What can you do for your clients?

To build a sustainable freelance career you need to look beyond the basics – attracting new clients – and start thinking about how to keep the clients you have coming back for more. However, if you follow a few simple rules, you can have clients who thank you for your work, give you positive feedback and testimonials, pay you fairly, pass on your name to colleagues and ask you to do more work for them on a regular basis.

Put every client first

Make them feel as if they’re the only person in the only company you work for. Sure, you might be juggling six other projects with wildly conflicting briefs/house styles/subjects/demands/deadlines, but the client doesn’t need to know this. They want to be top of your list every time. If you can pull this off, then maybe you’ll be top of their list, too.

Do the best job possible

It’s all too easy to imagine that you might be able to get away with cutting corners. After all, no one’s watching! You might think, surely that desk editor won’t be checking every page? Perhaps no one other than me really notices serial comma consistency? But think again. For every ten brilliant jobs you do that apparently go unnoticed, it will be the one that gets rushed and botched that attracts attention. Take pride in all your work and you will be rewarded, not least by the satisfaction of having done an excellent job every time.

Know how to communicate

You’ve got the client’s phone number and email address… so keep in touch. Let them know you’ve received the work safely and are raring to go. Don’t wait until the end of a project to ask questions. Find out what you need to know when you need to know it. And let them know when you’re sending things back. Having said all that – keep your communications succinct. Your client is busy and you should use their time wisely. Be careful, too, with the personal details you reveal. You might work on a desk at the end of your bed (maybe you don’t even have a desk), but your client doesn’t necessarily need to know this.

Stay on brief

The client’s given you a brief for a reason – so follow it. It’s fine to ask for clarification of particular points, but don’t start questioning every detail. Use the brief as a tool to inform your work and help you give the client what they’ve asked for. (It’s as if they’ve given you the answers!) A client may send you a really long and intricate brief, and reams of house style guidelines, which can seem like a bit of a headache – until you get a client who gives you a one-liner. Then you really need to consider how to give them exactly what they want. It’s sensible to assume that a client who gives you a short brief is either pushed for time or needs a little guidance through the editorial process. Whichever, don’t overload them with loads of niggling queries. Try to hand them back a finished product that’s ready to go.

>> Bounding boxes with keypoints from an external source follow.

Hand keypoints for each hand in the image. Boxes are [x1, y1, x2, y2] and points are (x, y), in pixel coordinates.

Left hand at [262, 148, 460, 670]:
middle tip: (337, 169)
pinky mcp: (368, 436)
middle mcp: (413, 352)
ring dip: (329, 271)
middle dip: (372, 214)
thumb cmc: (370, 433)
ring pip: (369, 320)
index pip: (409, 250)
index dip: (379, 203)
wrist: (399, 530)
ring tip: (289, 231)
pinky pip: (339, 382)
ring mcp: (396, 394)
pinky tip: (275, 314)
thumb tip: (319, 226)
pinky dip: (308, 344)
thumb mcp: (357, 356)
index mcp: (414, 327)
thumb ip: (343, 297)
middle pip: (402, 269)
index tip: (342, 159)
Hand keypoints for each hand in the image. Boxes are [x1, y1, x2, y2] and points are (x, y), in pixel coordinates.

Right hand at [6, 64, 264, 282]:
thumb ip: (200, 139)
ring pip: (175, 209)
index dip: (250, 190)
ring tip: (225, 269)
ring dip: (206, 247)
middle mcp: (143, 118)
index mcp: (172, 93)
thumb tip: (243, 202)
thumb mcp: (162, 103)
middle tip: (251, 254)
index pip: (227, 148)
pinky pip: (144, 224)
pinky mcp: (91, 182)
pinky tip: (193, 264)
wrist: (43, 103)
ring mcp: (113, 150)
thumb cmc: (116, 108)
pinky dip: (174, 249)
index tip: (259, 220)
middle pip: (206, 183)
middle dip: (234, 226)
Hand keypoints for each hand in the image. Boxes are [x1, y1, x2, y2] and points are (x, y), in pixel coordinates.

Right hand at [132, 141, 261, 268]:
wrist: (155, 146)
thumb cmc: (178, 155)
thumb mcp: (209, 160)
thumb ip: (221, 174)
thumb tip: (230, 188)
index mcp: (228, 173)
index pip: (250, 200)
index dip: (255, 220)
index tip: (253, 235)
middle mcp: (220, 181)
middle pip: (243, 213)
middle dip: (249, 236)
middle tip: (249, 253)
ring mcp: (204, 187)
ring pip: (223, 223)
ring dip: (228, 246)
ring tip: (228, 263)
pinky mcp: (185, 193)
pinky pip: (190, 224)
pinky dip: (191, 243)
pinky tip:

When you send the work back, say thank you

If you especially enjoyed a job or think the product is great, tell the client, and explain (briefly) why. If your client sees you as a real person with preferences and particular strengths, this can lead to more work, more interesting or better-paid work, or even work that is tailored specifically to you. Finally, don’t ever take your clients for granted. It doesn’t hurt to say thank you for the work. The people who employ you are human, and they like to be thanked as much as you do.